Cineworld is reportedly mulling entering a “company voluntary arrangement” (CVA) in a bid to keep the struggling cinema chain alive through to the spring.
As a result of new restrictions imposed by the pandemic and decisions by Hollywood execs to delay a number of blockbusters, the company has shut all 657 of its cinemas in the UK and US.
Now the FT has reported that the firm is considering a CVA in order to cut costs and gain access to fresh capital from its lenders.
It is understood that the option would help the company to reduce its property costs.
Cineworld is sitting on a £6.2bn debt pile and is also negotiating with a number of its landlords to cut rents across its 127 UK sites.
One of these, AEW, has taken the company to court over an outstanding bill on £308,000.
The firm, which is the world’s second largest cinema chain, last month hired Alix Partners for emergency talks with lenders after it took the decision to shut its screens again.
City A.M. has contacted the company for comment on the reports.

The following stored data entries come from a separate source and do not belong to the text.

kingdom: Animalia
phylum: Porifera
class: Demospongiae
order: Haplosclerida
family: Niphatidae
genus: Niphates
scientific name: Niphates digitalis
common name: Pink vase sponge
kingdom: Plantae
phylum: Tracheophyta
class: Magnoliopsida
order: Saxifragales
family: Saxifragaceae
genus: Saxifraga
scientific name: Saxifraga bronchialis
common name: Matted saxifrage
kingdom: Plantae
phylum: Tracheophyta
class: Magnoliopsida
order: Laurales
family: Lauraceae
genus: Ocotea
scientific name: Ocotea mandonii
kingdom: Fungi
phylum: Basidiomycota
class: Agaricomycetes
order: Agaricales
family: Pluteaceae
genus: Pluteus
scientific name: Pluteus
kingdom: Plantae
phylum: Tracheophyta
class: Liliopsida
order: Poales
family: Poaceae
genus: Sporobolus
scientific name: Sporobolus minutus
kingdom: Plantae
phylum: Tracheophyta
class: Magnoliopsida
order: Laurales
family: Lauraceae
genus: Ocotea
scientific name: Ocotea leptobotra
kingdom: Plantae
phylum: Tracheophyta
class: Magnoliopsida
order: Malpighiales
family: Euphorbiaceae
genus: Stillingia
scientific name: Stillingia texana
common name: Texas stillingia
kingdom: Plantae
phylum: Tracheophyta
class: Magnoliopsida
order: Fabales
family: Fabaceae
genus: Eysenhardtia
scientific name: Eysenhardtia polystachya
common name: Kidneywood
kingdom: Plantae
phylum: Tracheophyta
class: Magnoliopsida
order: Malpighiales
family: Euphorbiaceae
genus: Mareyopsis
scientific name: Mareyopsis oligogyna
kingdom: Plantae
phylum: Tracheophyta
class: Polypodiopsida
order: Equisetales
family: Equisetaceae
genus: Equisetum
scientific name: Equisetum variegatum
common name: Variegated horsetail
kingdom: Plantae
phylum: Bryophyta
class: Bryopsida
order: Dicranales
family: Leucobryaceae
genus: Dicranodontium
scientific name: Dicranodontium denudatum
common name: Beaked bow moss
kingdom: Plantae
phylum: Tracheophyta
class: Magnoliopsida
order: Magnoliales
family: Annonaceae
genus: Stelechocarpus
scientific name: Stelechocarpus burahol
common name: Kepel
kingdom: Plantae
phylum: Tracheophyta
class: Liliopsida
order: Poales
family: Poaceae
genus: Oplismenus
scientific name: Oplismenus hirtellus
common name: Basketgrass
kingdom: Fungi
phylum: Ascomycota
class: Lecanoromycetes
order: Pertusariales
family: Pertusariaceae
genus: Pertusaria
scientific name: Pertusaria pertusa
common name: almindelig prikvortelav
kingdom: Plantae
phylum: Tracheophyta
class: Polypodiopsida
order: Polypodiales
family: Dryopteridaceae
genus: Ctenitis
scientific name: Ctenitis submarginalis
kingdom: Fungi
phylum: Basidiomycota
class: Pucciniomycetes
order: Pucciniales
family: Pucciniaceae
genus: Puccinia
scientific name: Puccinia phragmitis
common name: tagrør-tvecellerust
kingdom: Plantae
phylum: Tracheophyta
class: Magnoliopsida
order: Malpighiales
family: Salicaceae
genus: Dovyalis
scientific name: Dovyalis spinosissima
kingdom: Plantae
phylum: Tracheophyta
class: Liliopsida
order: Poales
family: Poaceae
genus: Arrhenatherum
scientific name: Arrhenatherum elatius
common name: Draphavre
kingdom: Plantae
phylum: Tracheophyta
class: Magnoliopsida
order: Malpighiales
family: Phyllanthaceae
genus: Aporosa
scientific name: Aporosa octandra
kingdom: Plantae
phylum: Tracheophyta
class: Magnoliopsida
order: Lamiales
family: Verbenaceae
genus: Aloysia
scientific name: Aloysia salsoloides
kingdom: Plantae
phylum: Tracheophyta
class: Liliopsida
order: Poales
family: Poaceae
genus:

During the first lockdown in the spring, Cineworld was forced to close between April and July, a period which saw big-budget films such as the new James Bond movie delayed.
It has not currently set a timetable for reopening in the future, saying instead that it will “continue to monitor the situation”.
Read more: Cineworld could be out of money ‘in weeks’
Shares in the entertainment firm have however jumped 75 per cent this month on the back of hopes that a new vaccine against the coronavirus disease could soon be in use.
On consecutive Mondays, Pfizer and then Moderna have both said that their treatments are over 90 per cent effective against the disease, prompting markets to soar.